[Keypoint text descriptions]
▼

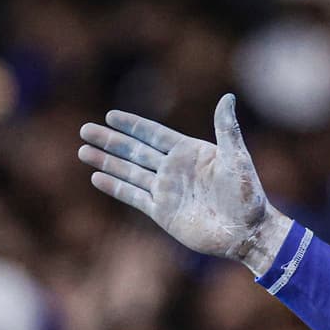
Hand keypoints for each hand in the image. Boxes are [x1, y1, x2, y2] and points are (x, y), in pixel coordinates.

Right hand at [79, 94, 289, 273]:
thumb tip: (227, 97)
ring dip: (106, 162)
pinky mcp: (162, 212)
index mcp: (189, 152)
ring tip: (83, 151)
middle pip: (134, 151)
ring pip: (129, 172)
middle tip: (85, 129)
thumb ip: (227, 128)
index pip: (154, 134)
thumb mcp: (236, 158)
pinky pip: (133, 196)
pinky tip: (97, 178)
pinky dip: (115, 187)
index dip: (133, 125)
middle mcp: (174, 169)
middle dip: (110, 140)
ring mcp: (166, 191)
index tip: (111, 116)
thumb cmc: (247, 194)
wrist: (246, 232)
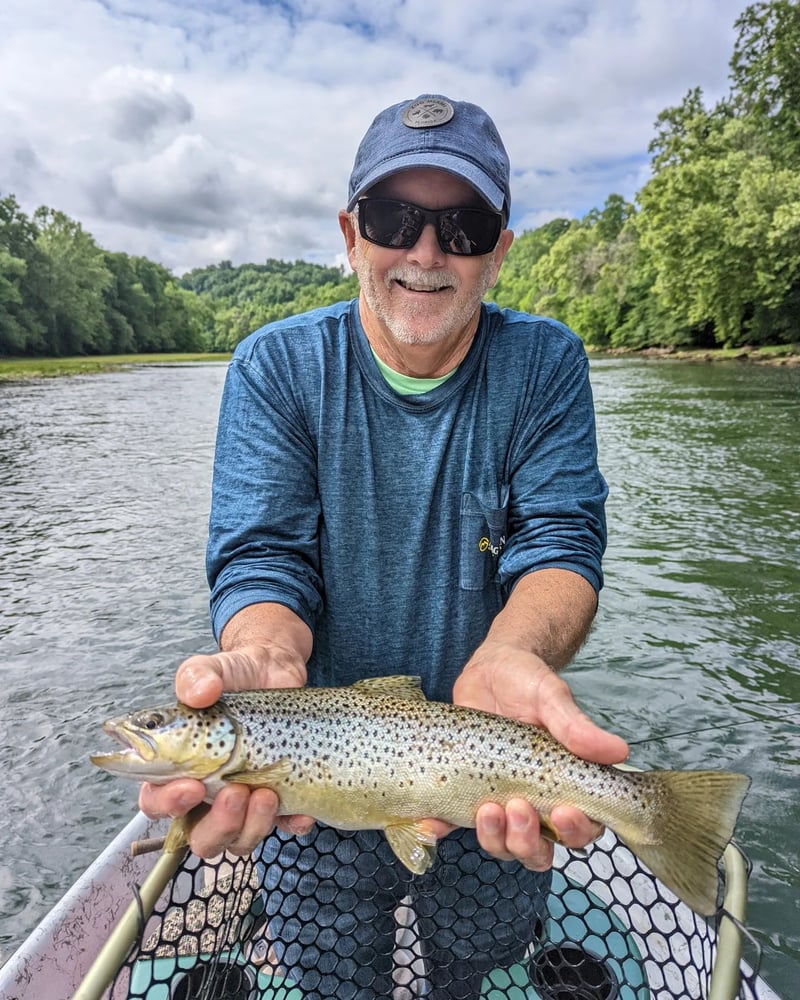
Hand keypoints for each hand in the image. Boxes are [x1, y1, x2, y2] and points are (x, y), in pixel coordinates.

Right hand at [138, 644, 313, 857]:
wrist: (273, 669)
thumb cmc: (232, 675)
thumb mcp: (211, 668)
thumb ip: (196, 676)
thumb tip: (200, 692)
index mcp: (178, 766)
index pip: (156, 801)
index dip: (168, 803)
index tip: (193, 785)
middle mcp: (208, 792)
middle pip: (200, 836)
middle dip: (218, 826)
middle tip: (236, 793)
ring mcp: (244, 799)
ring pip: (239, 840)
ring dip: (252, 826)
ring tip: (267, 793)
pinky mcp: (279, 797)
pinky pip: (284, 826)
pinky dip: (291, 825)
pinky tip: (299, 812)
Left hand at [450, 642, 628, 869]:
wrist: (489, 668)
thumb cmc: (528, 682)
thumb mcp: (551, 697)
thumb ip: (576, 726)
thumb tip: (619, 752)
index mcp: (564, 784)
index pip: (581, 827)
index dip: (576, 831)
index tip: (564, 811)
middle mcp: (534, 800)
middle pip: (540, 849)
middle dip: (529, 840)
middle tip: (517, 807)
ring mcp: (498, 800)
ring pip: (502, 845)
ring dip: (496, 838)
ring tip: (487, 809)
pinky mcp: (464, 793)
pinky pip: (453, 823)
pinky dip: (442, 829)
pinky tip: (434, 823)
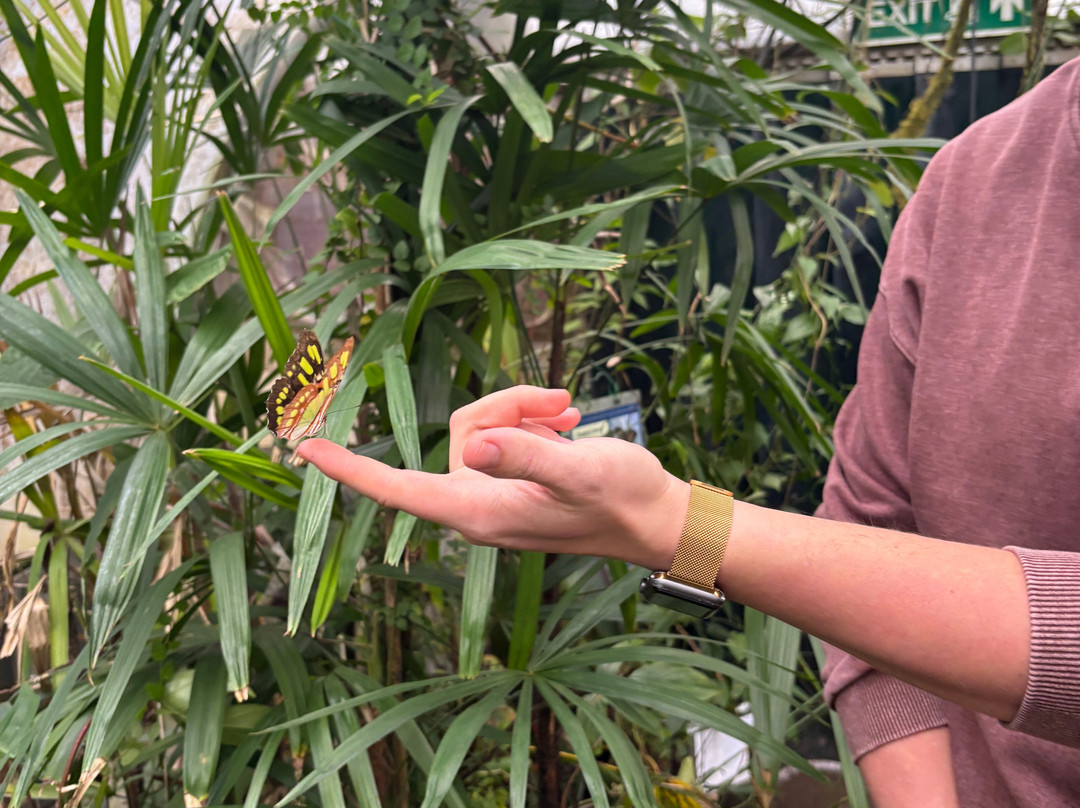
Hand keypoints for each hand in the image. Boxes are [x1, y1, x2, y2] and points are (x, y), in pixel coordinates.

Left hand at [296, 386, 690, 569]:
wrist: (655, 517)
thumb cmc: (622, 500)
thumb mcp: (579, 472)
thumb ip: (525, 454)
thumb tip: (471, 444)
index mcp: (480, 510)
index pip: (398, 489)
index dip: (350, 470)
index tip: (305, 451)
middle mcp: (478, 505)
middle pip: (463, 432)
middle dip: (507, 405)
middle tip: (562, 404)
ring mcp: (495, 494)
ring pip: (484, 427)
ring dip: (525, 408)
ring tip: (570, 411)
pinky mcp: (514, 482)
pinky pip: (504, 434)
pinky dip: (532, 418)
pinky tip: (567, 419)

▲
▼

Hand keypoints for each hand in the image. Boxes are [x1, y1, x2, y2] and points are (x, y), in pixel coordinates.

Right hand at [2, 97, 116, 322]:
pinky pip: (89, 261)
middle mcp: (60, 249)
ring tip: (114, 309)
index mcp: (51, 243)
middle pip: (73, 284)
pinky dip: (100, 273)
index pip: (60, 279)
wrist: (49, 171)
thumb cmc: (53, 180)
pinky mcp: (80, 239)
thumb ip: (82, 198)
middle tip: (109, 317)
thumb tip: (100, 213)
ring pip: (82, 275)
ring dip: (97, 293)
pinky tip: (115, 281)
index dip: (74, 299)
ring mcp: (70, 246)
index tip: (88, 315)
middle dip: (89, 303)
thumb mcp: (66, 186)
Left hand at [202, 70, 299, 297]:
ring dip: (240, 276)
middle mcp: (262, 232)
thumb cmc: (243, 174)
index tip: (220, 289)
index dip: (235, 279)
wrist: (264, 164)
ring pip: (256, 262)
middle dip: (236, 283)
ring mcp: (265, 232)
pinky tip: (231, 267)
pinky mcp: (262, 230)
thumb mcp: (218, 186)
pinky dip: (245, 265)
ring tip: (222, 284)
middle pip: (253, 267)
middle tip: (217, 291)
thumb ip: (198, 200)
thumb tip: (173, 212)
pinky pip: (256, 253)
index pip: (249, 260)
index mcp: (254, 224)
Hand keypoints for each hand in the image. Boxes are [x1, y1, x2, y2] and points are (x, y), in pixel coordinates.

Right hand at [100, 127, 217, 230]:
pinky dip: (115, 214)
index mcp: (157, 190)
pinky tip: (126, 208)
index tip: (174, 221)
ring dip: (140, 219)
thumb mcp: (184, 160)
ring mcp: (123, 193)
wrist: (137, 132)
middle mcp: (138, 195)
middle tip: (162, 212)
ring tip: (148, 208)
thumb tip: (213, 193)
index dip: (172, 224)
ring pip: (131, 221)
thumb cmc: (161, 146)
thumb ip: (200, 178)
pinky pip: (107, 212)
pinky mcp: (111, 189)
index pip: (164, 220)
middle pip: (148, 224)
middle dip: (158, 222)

▲
▼

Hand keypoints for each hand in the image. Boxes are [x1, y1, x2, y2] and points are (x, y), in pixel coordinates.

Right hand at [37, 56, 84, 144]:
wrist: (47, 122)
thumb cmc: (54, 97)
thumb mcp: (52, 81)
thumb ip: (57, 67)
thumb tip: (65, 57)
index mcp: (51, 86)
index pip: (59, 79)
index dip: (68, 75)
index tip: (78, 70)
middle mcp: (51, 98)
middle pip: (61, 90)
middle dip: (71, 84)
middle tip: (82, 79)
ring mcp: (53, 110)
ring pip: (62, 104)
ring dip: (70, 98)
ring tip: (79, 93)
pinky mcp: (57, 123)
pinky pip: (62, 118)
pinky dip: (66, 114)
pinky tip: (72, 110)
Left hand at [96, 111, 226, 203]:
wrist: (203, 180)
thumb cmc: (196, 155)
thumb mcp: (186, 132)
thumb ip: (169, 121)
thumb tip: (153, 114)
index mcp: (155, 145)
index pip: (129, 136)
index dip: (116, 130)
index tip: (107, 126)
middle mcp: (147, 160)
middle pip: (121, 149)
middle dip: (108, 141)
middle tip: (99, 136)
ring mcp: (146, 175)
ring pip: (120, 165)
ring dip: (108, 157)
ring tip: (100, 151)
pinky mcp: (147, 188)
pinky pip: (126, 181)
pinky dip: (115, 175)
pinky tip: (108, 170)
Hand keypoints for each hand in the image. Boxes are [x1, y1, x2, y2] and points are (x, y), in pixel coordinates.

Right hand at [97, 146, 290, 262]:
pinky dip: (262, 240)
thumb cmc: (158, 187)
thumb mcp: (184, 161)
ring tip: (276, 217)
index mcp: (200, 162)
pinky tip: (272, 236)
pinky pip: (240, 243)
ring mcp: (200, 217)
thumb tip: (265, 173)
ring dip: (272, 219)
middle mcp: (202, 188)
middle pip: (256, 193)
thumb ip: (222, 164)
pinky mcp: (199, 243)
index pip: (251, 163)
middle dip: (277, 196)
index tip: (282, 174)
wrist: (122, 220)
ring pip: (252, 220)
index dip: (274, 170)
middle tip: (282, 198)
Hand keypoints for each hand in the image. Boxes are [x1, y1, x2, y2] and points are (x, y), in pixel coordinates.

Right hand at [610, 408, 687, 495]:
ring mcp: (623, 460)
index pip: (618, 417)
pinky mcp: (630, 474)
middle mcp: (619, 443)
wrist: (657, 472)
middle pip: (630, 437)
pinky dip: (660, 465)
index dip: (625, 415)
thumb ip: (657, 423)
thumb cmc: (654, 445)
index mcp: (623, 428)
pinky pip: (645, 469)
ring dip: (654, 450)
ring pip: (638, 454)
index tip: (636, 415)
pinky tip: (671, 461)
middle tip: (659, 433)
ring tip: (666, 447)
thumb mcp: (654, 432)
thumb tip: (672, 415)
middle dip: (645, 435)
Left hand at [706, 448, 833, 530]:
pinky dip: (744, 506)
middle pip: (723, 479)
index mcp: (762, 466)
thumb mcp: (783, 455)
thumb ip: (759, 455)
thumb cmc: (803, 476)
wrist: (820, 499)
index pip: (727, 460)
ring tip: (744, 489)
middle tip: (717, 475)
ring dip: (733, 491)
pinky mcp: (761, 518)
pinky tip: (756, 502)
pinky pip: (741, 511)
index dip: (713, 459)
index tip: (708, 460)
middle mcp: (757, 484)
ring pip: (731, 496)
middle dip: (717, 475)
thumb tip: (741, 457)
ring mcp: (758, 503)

▲

Assigned task >> Set down, exactly as they stand above, the lines starting with the line with "middle mcp: (262, 232)" and going on through the line with "thumb ip: (198, 200)", and no others.

Output for this task >>
middle mcp: (262, 232)
thumb cmc: (243, 174)
index tip: (220, 289)
index dip: (235, 279)
wrist: (264, 164)
ring pip: (256, 262)
middle dip: (236, 283)
ring mcp: (265, 232)
pinky tip: (231, 267)
pinky mcp: (262, 230)
thumb mcp: (218, 186)
pinky dip: (245, 265)
ring tip: (222, 284)
middle pip: (253, 267)
middle tip: (217, 291)
thumb ip: (198, 200)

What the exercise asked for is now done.